PROBLEM DETAILS :: In the records that follow, find each line containing "premises" and copy it.

(Source texts of formatted documents)
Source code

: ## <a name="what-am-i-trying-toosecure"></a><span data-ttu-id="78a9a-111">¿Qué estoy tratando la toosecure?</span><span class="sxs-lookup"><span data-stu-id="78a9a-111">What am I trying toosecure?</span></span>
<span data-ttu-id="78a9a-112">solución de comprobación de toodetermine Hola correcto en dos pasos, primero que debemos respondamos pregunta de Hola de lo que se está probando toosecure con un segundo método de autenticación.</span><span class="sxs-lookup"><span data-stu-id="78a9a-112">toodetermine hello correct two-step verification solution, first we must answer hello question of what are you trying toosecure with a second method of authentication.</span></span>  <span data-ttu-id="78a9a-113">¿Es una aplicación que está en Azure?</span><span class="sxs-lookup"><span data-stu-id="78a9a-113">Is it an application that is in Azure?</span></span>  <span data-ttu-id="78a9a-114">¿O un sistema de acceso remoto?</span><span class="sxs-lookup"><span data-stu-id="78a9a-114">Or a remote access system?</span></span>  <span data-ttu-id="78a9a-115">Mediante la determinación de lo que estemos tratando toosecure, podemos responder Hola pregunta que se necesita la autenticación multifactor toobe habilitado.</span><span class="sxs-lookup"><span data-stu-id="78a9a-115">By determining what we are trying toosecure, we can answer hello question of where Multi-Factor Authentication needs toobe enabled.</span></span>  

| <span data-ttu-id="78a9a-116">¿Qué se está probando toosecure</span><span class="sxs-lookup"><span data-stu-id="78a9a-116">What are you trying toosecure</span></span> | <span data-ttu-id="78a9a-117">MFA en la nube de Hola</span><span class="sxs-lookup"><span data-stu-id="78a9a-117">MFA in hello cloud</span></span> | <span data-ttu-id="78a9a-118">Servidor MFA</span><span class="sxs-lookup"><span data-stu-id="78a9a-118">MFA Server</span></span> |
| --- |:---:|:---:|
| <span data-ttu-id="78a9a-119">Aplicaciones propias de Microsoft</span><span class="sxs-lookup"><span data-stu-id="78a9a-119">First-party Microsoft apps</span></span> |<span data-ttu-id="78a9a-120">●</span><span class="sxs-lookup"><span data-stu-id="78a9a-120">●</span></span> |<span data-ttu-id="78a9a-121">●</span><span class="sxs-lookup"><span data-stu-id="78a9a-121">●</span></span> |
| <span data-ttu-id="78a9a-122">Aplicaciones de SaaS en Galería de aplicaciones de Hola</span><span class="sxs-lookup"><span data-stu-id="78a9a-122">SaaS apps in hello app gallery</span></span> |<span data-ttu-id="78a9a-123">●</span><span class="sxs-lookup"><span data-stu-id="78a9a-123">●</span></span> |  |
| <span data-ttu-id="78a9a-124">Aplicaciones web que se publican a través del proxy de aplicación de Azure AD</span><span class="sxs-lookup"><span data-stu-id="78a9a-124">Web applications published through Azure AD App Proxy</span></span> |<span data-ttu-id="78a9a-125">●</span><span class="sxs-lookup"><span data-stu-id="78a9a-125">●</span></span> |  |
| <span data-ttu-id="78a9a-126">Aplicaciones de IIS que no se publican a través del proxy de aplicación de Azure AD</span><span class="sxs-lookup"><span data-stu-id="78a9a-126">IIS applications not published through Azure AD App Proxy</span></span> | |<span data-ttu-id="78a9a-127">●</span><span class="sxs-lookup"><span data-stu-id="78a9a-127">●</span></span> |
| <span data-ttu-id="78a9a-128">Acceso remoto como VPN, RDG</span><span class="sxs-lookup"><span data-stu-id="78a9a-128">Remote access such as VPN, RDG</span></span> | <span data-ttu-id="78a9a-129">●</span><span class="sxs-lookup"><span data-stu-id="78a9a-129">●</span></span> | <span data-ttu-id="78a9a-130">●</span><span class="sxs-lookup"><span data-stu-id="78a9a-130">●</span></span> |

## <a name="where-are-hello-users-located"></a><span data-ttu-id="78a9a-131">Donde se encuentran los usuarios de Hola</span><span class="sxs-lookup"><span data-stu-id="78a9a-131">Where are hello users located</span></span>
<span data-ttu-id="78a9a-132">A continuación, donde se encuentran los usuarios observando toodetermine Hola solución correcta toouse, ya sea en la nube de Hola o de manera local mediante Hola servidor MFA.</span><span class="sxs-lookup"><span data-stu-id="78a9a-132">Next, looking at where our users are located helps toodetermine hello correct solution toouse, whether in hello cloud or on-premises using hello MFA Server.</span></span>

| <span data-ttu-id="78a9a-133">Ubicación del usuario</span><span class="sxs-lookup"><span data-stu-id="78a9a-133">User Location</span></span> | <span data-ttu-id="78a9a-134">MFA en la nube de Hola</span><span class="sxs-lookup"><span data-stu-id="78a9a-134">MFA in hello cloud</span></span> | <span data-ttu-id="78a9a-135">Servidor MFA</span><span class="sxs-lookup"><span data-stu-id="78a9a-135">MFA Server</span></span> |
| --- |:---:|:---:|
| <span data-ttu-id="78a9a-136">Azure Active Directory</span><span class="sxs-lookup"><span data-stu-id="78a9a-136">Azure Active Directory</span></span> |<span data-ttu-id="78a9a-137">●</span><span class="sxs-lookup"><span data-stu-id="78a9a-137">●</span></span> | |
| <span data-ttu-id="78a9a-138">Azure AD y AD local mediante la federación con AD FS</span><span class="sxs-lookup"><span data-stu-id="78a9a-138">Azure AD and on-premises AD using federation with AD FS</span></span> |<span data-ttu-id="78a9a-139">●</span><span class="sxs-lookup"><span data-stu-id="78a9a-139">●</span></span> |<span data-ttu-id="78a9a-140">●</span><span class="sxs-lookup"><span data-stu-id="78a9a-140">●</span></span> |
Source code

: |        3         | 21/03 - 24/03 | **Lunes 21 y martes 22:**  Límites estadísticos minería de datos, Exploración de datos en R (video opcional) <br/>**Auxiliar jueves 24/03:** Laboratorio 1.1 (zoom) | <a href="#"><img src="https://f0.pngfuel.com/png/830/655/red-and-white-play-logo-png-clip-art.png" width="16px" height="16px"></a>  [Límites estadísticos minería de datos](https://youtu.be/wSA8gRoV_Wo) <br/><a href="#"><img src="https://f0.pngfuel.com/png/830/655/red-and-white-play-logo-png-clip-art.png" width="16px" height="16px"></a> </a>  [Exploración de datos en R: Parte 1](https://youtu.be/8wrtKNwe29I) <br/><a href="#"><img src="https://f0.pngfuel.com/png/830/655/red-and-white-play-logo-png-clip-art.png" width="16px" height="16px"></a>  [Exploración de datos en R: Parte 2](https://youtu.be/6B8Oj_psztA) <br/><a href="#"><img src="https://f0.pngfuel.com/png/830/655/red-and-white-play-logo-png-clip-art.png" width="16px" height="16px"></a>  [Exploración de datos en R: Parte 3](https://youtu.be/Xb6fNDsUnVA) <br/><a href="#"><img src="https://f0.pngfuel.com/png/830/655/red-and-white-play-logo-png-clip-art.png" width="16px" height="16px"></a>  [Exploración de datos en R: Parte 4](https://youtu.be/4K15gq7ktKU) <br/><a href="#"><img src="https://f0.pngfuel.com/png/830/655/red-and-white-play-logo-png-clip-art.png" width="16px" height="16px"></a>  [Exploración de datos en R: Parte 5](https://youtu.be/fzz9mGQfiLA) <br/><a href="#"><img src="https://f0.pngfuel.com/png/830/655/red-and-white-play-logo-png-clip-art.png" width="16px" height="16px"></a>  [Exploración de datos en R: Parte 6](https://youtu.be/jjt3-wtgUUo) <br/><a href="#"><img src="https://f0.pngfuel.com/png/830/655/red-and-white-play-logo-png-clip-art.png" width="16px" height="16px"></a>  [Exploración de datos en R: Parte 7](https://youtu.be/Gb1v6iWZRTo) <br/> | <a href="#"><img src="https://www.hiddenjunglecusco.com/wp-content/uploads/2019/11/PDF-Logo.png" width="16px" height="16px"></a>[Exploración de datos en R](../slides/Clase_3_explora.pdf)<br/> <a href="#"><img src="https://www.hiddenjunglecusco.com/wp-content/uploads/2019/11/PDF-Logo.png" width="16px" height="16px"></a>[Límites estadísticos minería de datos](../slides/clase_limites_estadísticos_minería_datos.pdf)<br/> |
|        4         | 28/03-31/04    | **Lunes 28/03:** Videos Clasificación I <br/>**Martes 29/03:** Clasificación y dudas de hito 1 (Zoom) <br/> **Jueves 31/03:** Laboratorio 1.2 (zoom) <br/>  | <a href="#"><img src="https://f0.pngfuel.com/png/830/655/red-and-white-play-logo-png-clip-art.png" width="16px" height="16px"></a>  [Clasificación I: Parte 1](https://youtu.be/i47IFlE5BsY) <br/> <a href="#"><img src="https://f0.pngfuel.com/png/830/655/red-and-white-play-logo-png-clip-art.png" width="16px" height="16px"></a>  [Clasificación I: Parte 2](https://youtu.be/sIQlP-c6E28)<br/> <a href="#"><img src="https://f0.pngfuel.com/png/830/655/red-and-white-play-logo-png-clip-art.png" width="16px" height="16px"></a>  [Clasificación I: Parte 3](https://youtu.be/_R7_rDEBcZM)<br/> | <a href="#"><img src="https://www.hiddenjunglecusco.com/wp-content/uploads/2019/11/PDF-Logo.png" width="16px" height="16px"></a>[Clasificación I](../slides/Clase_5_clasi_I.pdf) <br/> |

YOUR RESPONSE ::
<span data-ttu-id="78a9a-132">A continuación, donde se encuentran los usuarios observando toodetermine Hola solución correcta toouse, ya sea en la nube de Hola o de manera local mediante Hola servidor MFA.</span><span class="sxs-lookup"><span data-stu-id="78a9a-132">Next, looking at where our users are located helps toodetermine hello correct solution toouse, whether in hello cloud or on-premises using hello MFA Server.</span></span>
| <span data-ttu-id="78a9a-138">Azure AD y AD local mediante la federación con AD FS</span><span class="sxs-lookup"><span data-stu-id="78a9a-138">Azure AD and on-premises AD using federation with AD FS</span></span> |<span data-ttu-id="78a9a-139">●</span><span class="sxs-lookup"><span data-stu-id="78a9a-139">●</span></span> |<span data-ttu-id="78a9a-140">●</span><span class="sxs-lookup"><span data-stu-id="78a9a-140">●</span></span> |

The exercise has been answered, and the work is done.